Your task is to copy each line of the listing that contains the word "icon".

### SUPPLIED ENTRIES
>>>>>

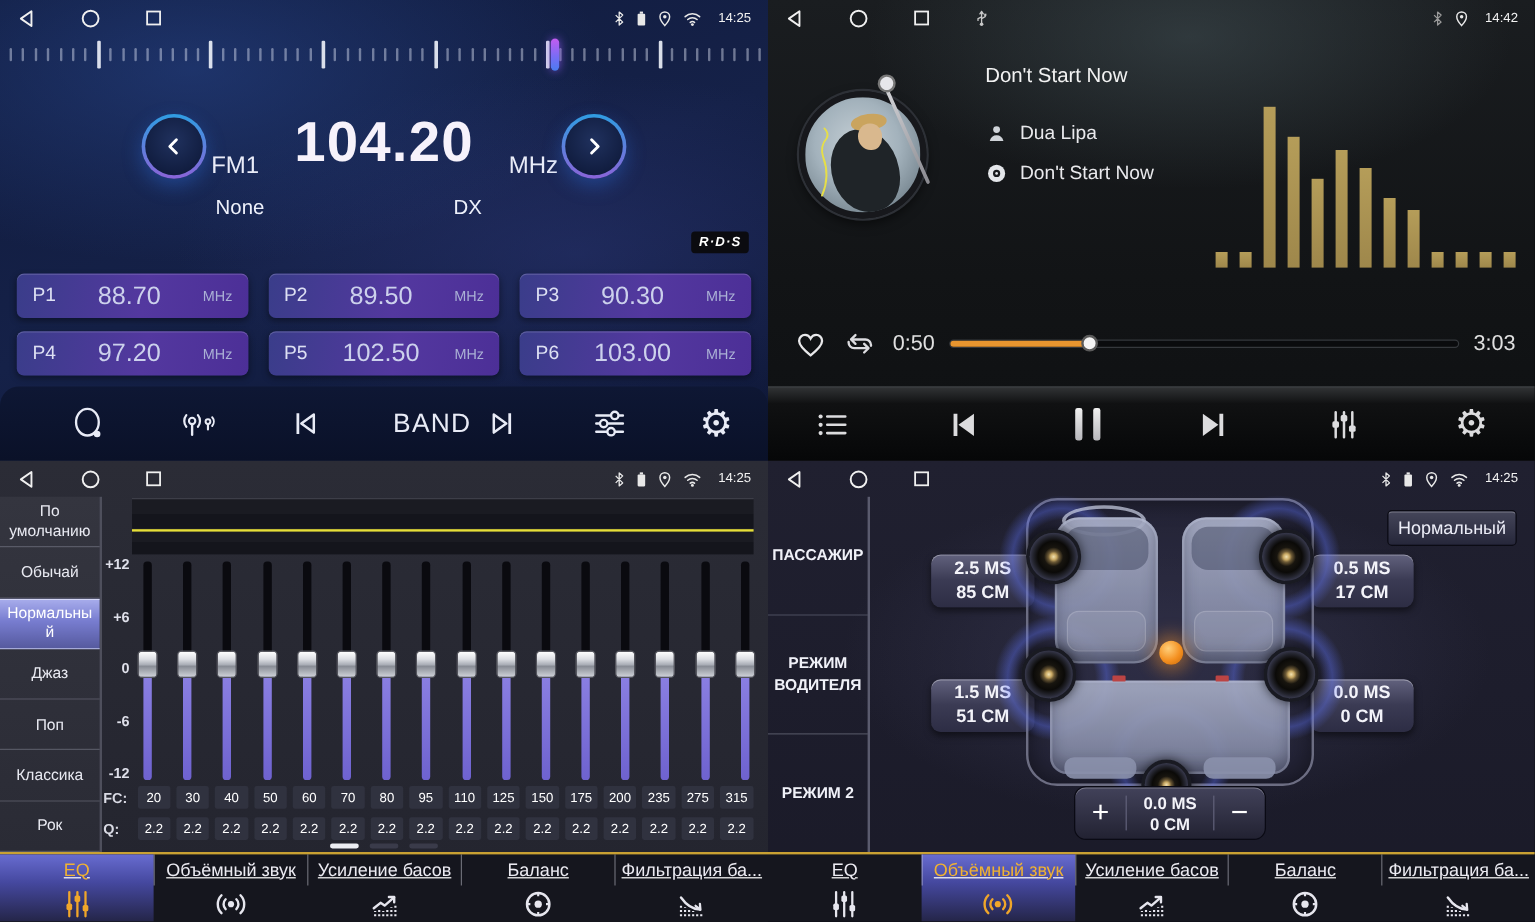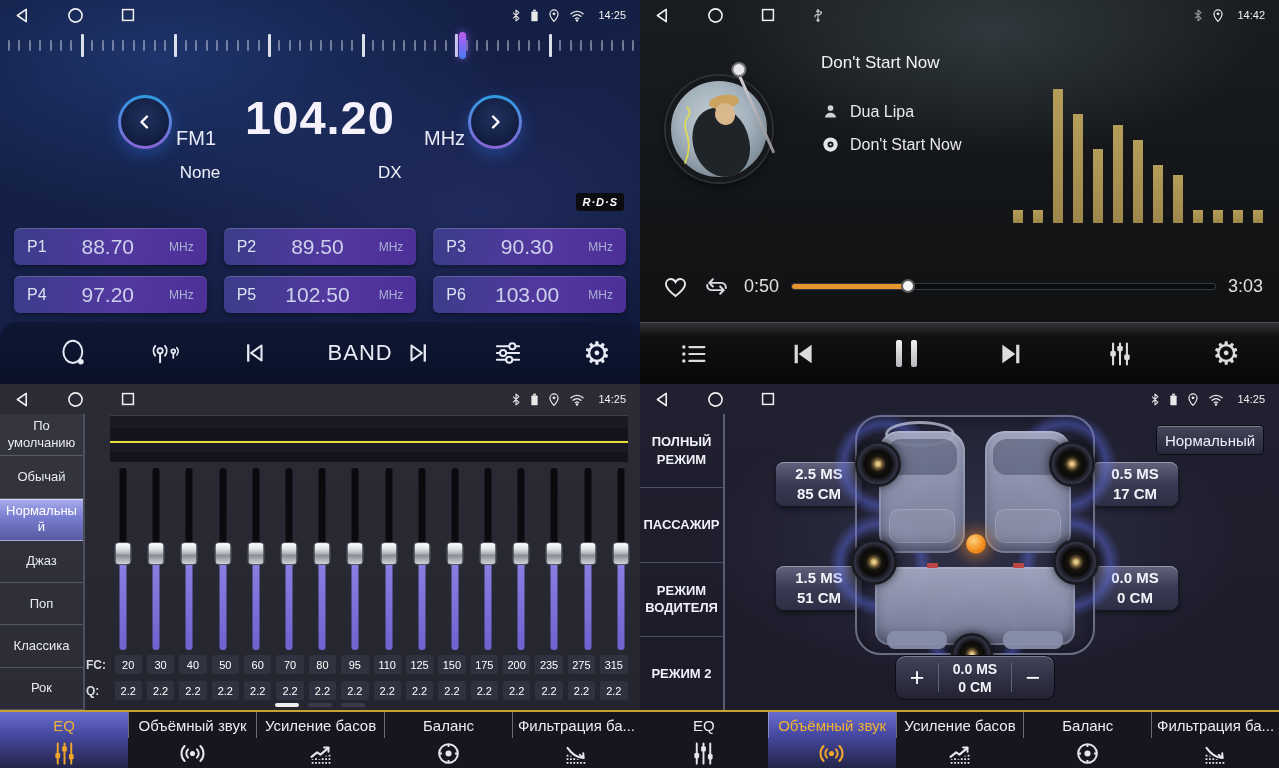--- a/index.html
+++ b/index.html
@@ -96,21 +96,21 @@
            background:#f4f4f4; border:2px solid #5a5a5a; transform:translate(-50%,-50%); cursor:pointer; }
   .ptool { position:absolute; left:0; right:0; bottom:0; height:62px;
            background:linear-gradient(180deg,#303234 0%, #101112 22%, #060708 100%);
            border-top:1px solid #4a4c50; display:flex; align-items:center;
            justify-content:space-around; color:#dcdcde; }
   .pause { display:flex; gap:9px; cursor:pointer; }
   .pause i { width:6px; height:27px; background:linear-gradient(180deg,#f0f0f0,#b8b8bc); border-radius:2px; }
 
   
   .tabbar { position:absolute; left:0; right:0; bottom:0; height:58px; background:#15161e;
-            border-top:2px solid #c9a133; display:flex; z-index:6; }
+            border-top:2px solid #c9a133; display:flex; z-index:6;text-decoration:underline; }
   .tab { width:20%; display:flex; flex-direction:column; cursor:pointer; }
   .tab-label { height:26px; display:flex; align-items:center; justify-content:center;
                font-size:15px; color:#ecebf2; white-space:nowrap; overflow:hidden; }
   .tab + .tab .tab-label { border-left:1px solid rgba(210,210,225,.45); }
   .tab-icon { flex:1; display:flex; align-items:center; justify-content:center; color:#e6e6ee; }
   .tab.active { background:linear-gradient(180deg,#686cd0 0%, #45489f 42%, #242548 100%); }
   .tab.active .tab-label { color:#f0b232; }
   .tab.active .tab-icon { color:#f0a62a; }
 
   
@@ -616,20 +616,27 @@
         <div class="eq-item">Джаз</div>
         <div class="eq-item">Поп</div>
         <div class="eq-item">Классика</div>
         <div class="eq-item">Рок</div>
       </div>
 
     <div class="eq-graph">
       <div class="eq-curve"></div>
     </div>
 
+    <div class="eq-scale">
+        <span>+12</span>
+        <span>+6</span>
+        <span>0</span>
+        <span>-6</span>
+        <span>-12</span>
+      </div>
     <div class="eq-sliders">
         <div class="band">
           <div class="trk-t"></div>
           <div class="trk-b"></div>
           <div class="hndl"></div>
         </div>
         <div class="band">
           <div class="trk-t"></div>
           <div class="trk-b"></div>
           <div class="hndl"></div>
@@ -854,21 +861,20 @@
             <svg width="16" height="13" viewBox="0 0 16 14">
               <path d="M1.5 5.2a9.5 9.5 0 0 1 13 0M3.8 7.8a6.2 6.2 0 0 1 8.4 0M6.1 10.4a3 3 0 0 1 3.8 0" fill="none" stroke="#e8e8e8" stroke-width="1.4" stroke-linecap="round"></path>
               <circle cx="8" cy="12.4" r="1.3" fill="#e8e8e8"></circle>
             </svg>
           </span>
         <span class="stime">14:25</span>
       </div>
     </div>
 
     <div class="dmenu">
-        <div class="ditem">ПОЛНЫЙ РЕЖИМ</div>
         <div class="ditem">ПАССАЖИР</div>
         <div class="ditem">РЕЖИМ ВОДИТЕЛЯ</div>
         <div class="ditem">РЕЖИМ 2</div>
       </div>
 
     <div class="dprofile">Нормальный</div>
 
     <div class="vbtn" style="left:136px; top:78px;">
       <span>2.5 MS</span>
       <span>85 CM</span>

<<<<<

### TASK OUTPUT
   .tab-icon { flex:1; display:flex; align-items:center; justify-content:center; color:#e6e6ee; }
   .tab.active .tab-icon { color:#f0a62a; }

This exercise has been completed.